▸ INPUT DATA:

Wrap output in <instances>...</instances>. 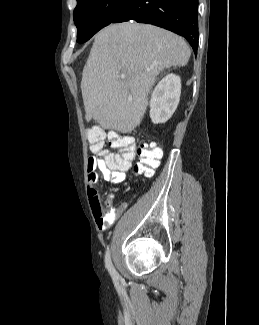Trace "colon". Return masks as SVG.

* * *

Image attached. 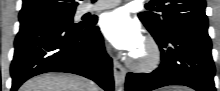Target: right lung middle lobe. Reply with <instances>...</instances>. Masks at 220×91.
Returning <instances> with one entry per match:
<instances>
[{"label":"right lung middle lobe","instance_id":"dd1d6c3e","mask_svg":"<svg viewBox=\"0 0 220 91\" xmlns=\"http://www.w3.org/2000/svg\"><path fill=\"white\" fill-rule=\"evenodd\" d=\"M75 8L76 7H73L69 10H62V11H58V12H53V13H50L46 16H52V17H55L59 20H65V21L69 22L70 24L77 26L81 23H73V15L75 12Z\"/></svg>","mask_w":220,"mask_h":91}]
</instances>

--

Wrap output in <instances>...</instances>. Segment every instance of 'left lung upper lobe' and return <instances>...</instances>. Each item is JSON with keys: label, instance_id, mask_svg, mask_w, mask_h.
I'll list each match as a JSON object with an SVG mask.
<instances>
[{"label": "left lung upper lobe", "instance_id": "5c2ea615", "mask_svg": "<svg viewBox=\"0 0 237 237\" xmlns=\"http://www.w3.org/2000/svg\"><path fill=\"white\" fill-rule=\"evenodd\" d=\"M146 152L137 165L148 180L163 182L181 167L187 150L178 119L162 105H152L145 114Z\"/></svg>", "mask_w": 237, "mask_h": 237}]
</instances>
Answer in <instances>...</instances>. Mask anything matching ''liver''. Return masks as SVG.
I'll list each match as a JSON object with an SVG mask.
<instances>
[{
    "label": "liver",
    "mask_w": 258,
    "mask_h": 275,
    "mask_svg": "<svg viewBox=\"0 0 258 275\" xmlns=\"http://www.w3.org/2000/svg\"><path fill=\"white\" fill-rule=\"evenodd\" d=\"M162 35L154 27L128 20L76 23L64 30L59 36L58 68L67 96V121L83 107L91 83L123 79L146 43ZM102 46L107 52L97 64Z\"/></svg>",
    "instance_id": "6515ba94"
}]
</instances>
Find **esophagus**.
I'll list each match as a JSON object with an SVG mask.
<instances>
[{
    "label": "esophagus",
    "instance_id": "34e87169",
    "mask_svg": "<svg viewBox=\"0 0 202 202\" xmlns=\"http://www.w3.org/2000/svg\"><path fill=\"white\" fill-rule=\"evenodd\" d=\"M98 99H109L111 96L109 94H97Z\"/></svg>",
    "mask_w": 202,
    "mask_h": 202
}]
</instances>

▸ PROBLEM STATEMENT:
Compile every line of the items above that contains the string "liver", reproducing each such line in full.

▸ PROBLEM SOLUTION:
Answer in <instances>...</instances>. Mask anything matching ''liver''. Return masks as SVG.
    "label": "liver",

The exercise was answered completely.